When querying for a specific date range, you may encounter instances where the requested date range has a large amount of usage for the app to process. Depending on the environment in which your CCF app is running, this may cause requests to stall or timeout due to memory issues. We recommend doing the following:

  • Backfill and seed large amounts of data using the Seed Cache File method. (Recommended)
  • Decrease the date range of the request to reduce the amount of estimates needed to be calculated
  • Disable other cloud provider configurations to reduce the amount of cloud providers being queried in one request

Backfilling and seeding the cache is useful for handling the calculation of a large amount of data. Using this method will allow for calculated estimates to be saved, enabling faster subsequent requests with less overhead for those date ranges to be viewed in the client or output in the API/CLI.

Date Range Considerations

Date Range via the Client

When using the client dashboard and running very large amounts of data with the default configuration of querying each day for the previous year, we have noticed that the time it takes to start the app increases significantly.
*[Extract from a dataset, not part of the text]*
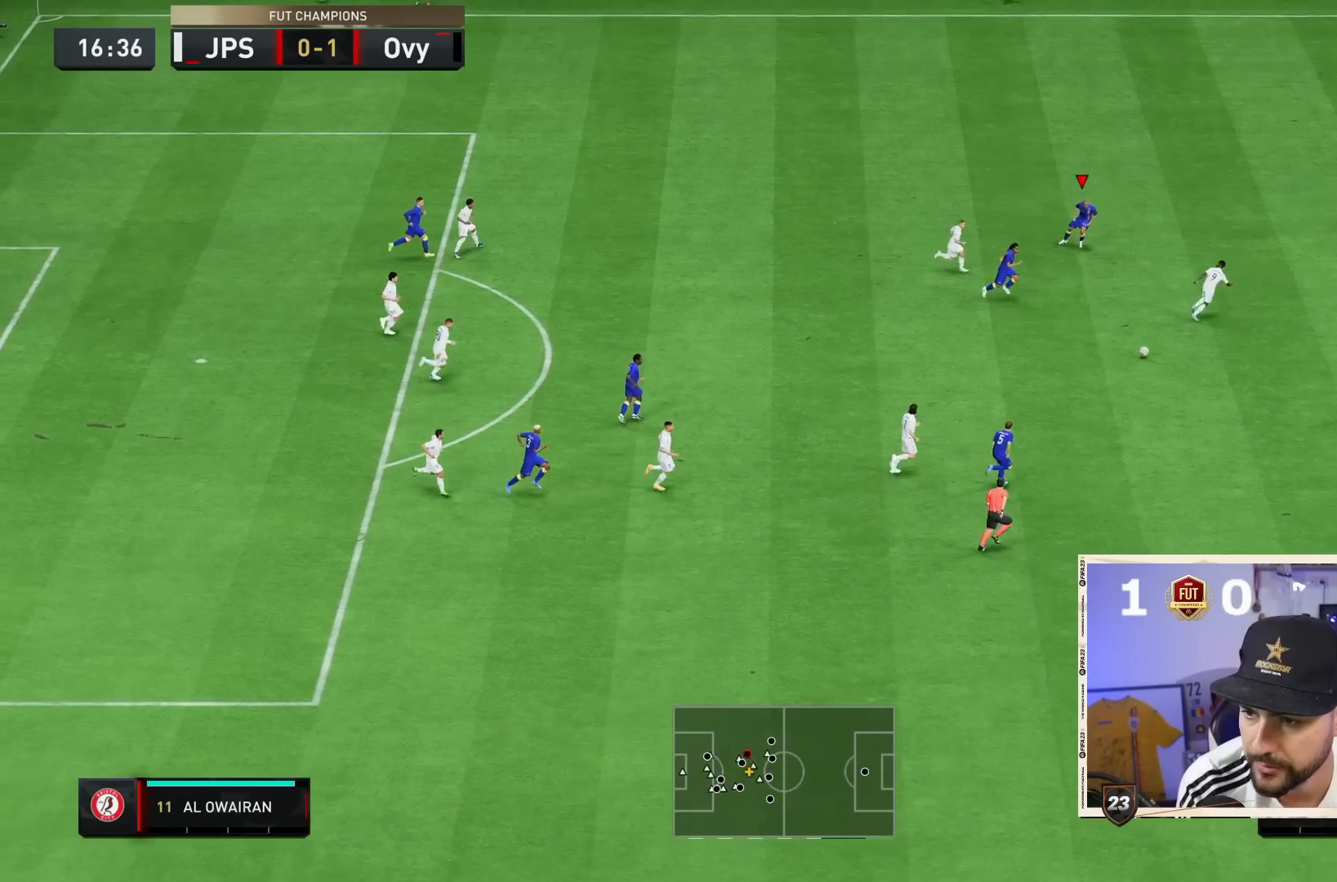
{"dt_ms": 500, "buttons": ["L1", "R2"], "left_stick": "right", "right_stick": "center", "events": [[83, "R2", "down"], [183, "L2", "up"], [433, "L1", "down"], [467, "left_stick", "right"]]}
In your packages/client/.env file, you can provide the following variables for a custom date range:

Custom Date Range

Optionally set the date range to query data based on custom start/end timestamps.

  • REACT_APP_START_DATE (yyyy-mm-dd)
  • REACT_APP_END_DATE (yyyy-mm-dd)

Date Range from Today (Legacy Configuration)

Optionally set the date range to query the data starting back in days/weeks/months/quarters/years to the current date

  • REACT_APP_DATE_RANGE_TYPE (example values: day(s), week(s), month(s), etc..)
  • REACT_APP_DATE_RANGE_VALUE (example values: number correlating to day/week/month etc..)

Note: If set, these will take least precedence over all other date range configurations.

Group By Timestamp in Queries

In your packages/client/.env file, you can provide the following variable for a custom query option to group the data by date type:

  • REACT_APP_GROUP_BY (example values: day, week, month, quarter, year)

Please Note:

  • Data grouped by time periods other than days will usually honor the time period of the grouping over a specific date range that falls within the range. For example, when data is grouped by month and the dates Oct. 18 - Nov. 12 are requested, the API and UI will return one data point for November that includes all available data for the month of November (1st - 30th). Behavior when requesting specific dates including portions of the group by period may not be consistent due to caching.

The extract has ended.